I confirm that I have considered the judgment delivered on 29th November 2006 the subject of the present review application. Although I am of the view that the applicant’s application, even if the allegation thereof were correct, is misconceived, I find that the ground upon which it is brought is not grounded on the judgment being attacked. The Learned judge who conducted the trial had the following to say in her judgment:
“On his part the husband testified that he bought NARUMORU BLOCK [particulars withheld] on 13th October 1970 from Ragati Farmers Co-operative Society.
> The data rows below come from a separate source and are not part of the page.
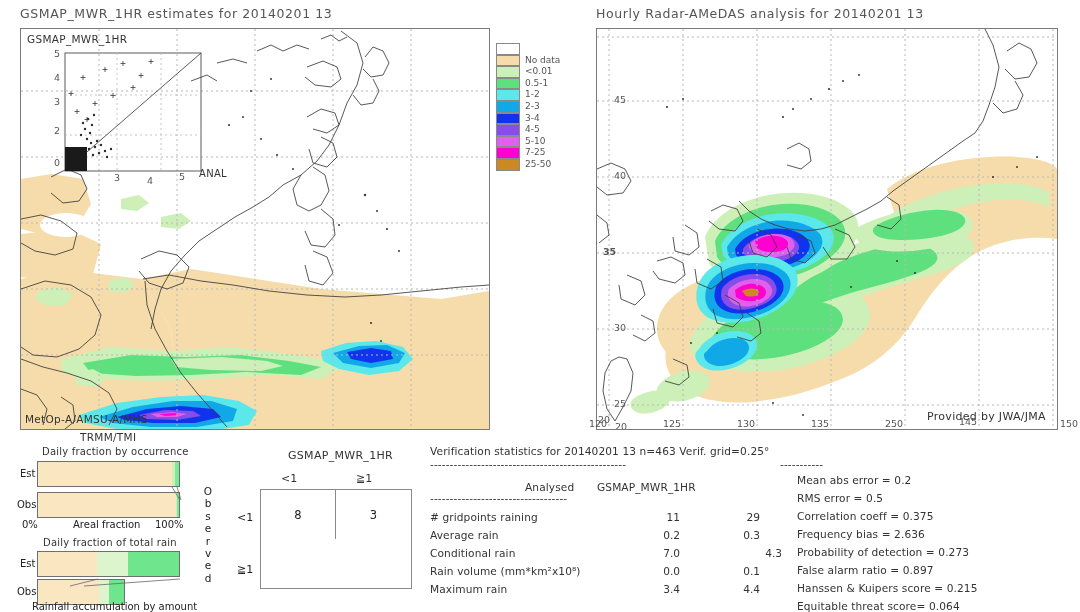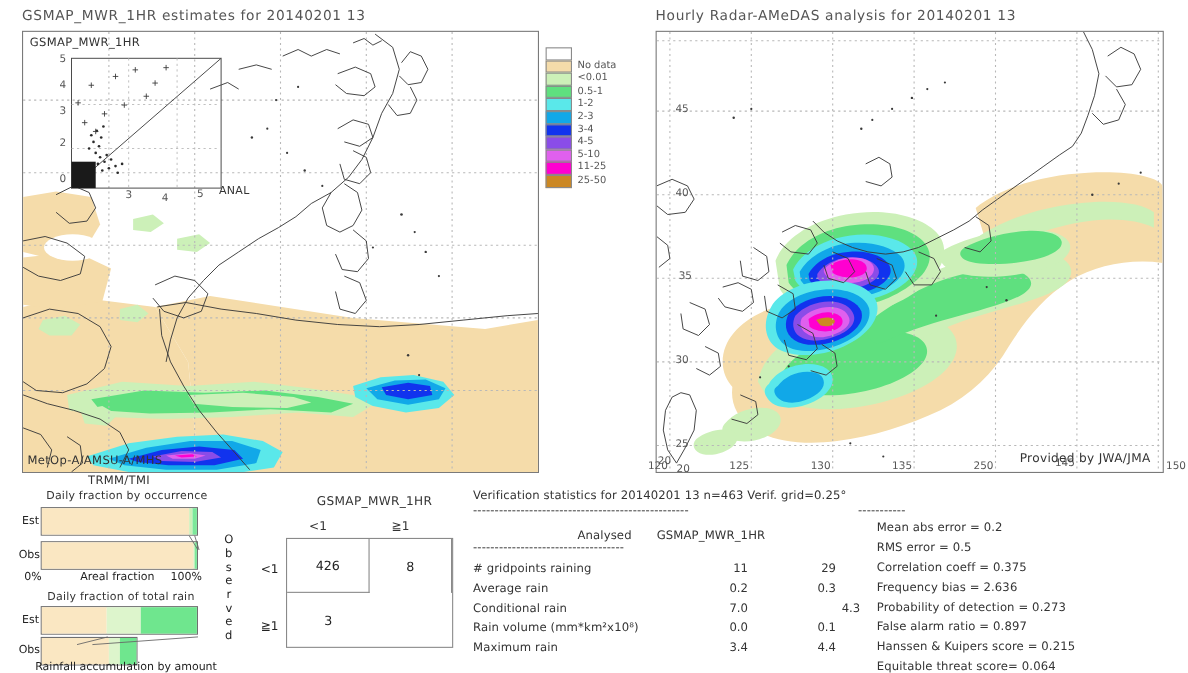--- a/index.html
+++ b/index.html
@@ -242,21 +242,21 @@
   <div class="cbar-row">
     <div class="cbar-sw" style="background:#8a4ce8;"></div>
     <div class="cbar-lb">4-5</div>
   </div>
   <div class="cbar-row">
     <div class="cbar-sw" style="background:#e060ee;"></div>
     <div class="cbar-lb">5-10</div>
   </div>
   <div class="cbar-row">
     <div class="cbar-sw" style="background:#ff00d0;"></div>
-    <div class="cbar-lb">11-25</div>
+    <div class="cbar-lb">7-25</div>
   </div>
   <div class="cbar-row">
     <div class="cbar-sw" style="background:#cc8822;"></div>
     <div class="cbar-lb">25-50</div>
   </div>
 </div>
 
 <div class="panel-title" style="left:596px;top:6px;width:460px;">Hourly Radar-AMeDAS analysis for 20140201 13</div>
 
 <div class="map-frame" style="left:596px;top:28px;width:460px;height:400px;">
@@ -397,21 +397,21 @@
           <circle cx="120" cy="304" r="1"></circle>
             <circle cx="94" cy="314" r="1"></circle>
           <circle cx="176" cy="374" r="1"></circle>
             <circle cx="206" cy="386" r="1"></circle>
         </g>
       </g>
     </svg>
 
     <div class="tick" style="left:17px;top:65px;">45</div>
     <div class="tick" style="left:17px;top:141px;">40</div>
-    <div class="tick" style="left:20px;top:217px;">35</div>
+    <div class="tick" style="left:6px;top:217px;font-weight:bold;">35</div>
     <div class="tick" style="left:17px;top:293px;">30</div>
     <div class="tick" style="left:17px;top:369px;">25</div>
     <div class="tick" style="left:1px;top:385px;">20</div>
     <div class="tick" style="left:18px;top:392px;">20</div>
 
     <div class="map-note" style="left:300px;top:381px;font-size:11px;margin-left:30px;">Provided by JWA/JMA</div>
   </div>
 </div>
 
 <div class="tick" style="left:589px;top:418px;">120</div>
@@ -471,21 +471,20 @@
 <div class="ct-title" style="left:288px;top:449px;">GSMAP_MWR_1HR</div>
 <div class="ct-col" style="left:281px;top:472px;">&lt;1</div>
 <div class="ct-col" style="left:356px;top:472px;">≧1</div>
 
 <div class="ct-obs" style="left:202px;top:485px;">O<br>b<br>s<br>e<br>r<br>v<br>e<br>d</div>
 
 <div class="ct-rowlab" style="left:237px;top:511px;">&lt;1</div>
 <div class="ct-rowlab" style="left:237px;top:563px;">≧1</div>
 
 <div class="ct-grid" style="left:260px;top:489px;width:152px;height:100px;">
-  <div class="ct-cell b-r b-b">426</div>
   <div class="ct-cell b-r">8</div>
   <div class="ct-cell">3</div>
 </div>
 
 <div class="st" style="left:430px;top:445px;">Verification statistics for 20140201 13  n=463  Verif. grid=0.25°</div>
 <div class="st-dash" style="left:430px;top:458px;width:618px;">--------------------------------------------------</div>
 
 <div class="st" style="left:525px;top:481px;">Analysed</div>
 <div class="st" style="left:597px;top:481px;">GSMAP_MWR_1HR</div>
 <div class="st-dash" style="left:430px;top:492px;width:265px;">-----------------------------------</div>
He produced a copy of the membership register showing that he was registered as a member of the Society on 13th March 1970. He constructed a house on the Land even before he got married…….NAROMORU BLOCK [particulars withheld] is where the couple had set up a matrimonial home. It is not disputed that this property is registered in the name of the husband. The issue is when was the property acquired? The certificate of official search (D. Exh. 11) shows that he was registered as the proprietor in 1988…………Photocopies of what purports to be a register of membership of Ragati Farmers Co-operative Society was produced. No evidence was adduced as to who was maintaining the Register and why it could not be produced.”
That excerpt of the judgment is enough to persuade the applicant that his ground for seeking review is misconceived. Indeed considering the Applicant’s application in totality, I am of the firm view that what the Applicant seeks is to be allowed to regurgitate the evidence presented at trial and to be allowed to present fresh evidence for the court to reconsider its judgment. That in my view is not the intention of Order XLIV of the Civil Procedure Rules. I found the Learned judge who conducted the trial considered the issues presented before the court and even if she had not, the correct venue for the applicant to question that is the Court of Appeal. In that regard I rely on the case NATIONAL BANK OF KENYA -V- NDUNGU NJAU (1996) LLR 469where the Court of Appeal stated:-
“It will not be sufficient ground for review that another judge could have taken a different view of the matter. Nor can it be a ground for review that the court proceeded on an incorrect exposition of the Law and reached and erroneous conclusion of Law. Misconstruing a statute or other provision of the Law cannot be a ground for review.”
In the AIR commentaries on the Code of Civil Procedure by Chitaley and Rao (4th ed) Vol. 3 at 3227 it is stated:
“A point which may be a good ground of appeal may not be a ground for an application for review. Thus, an erroneous view of the evidence or of Law is no ground for a review though it may be a good ground for an appeal.”
I believe I have said enough in this ruling to show that the Applicant’s application is incompetent and misconceived but for completeness of that finding I borrow the words of Justice Ringera (as he then was) in the case of EASTERN AND SOUTHERN AFRICA DEVELOPMENT BANK V AFRICAN GREEN FIELDS LTD AND OTHERS [2002] E.A. 377, where he stated:
“I am tempted to say that although the Plaintiff’s application has the face of a review application, it has the heart of an appeal.”
The end result is that the application dated 30th January 2007 is hereby dismissed with costs thereof being awarded to the Plaintiff.
Dated and delivered at Nyeri this 29th day of June 2007.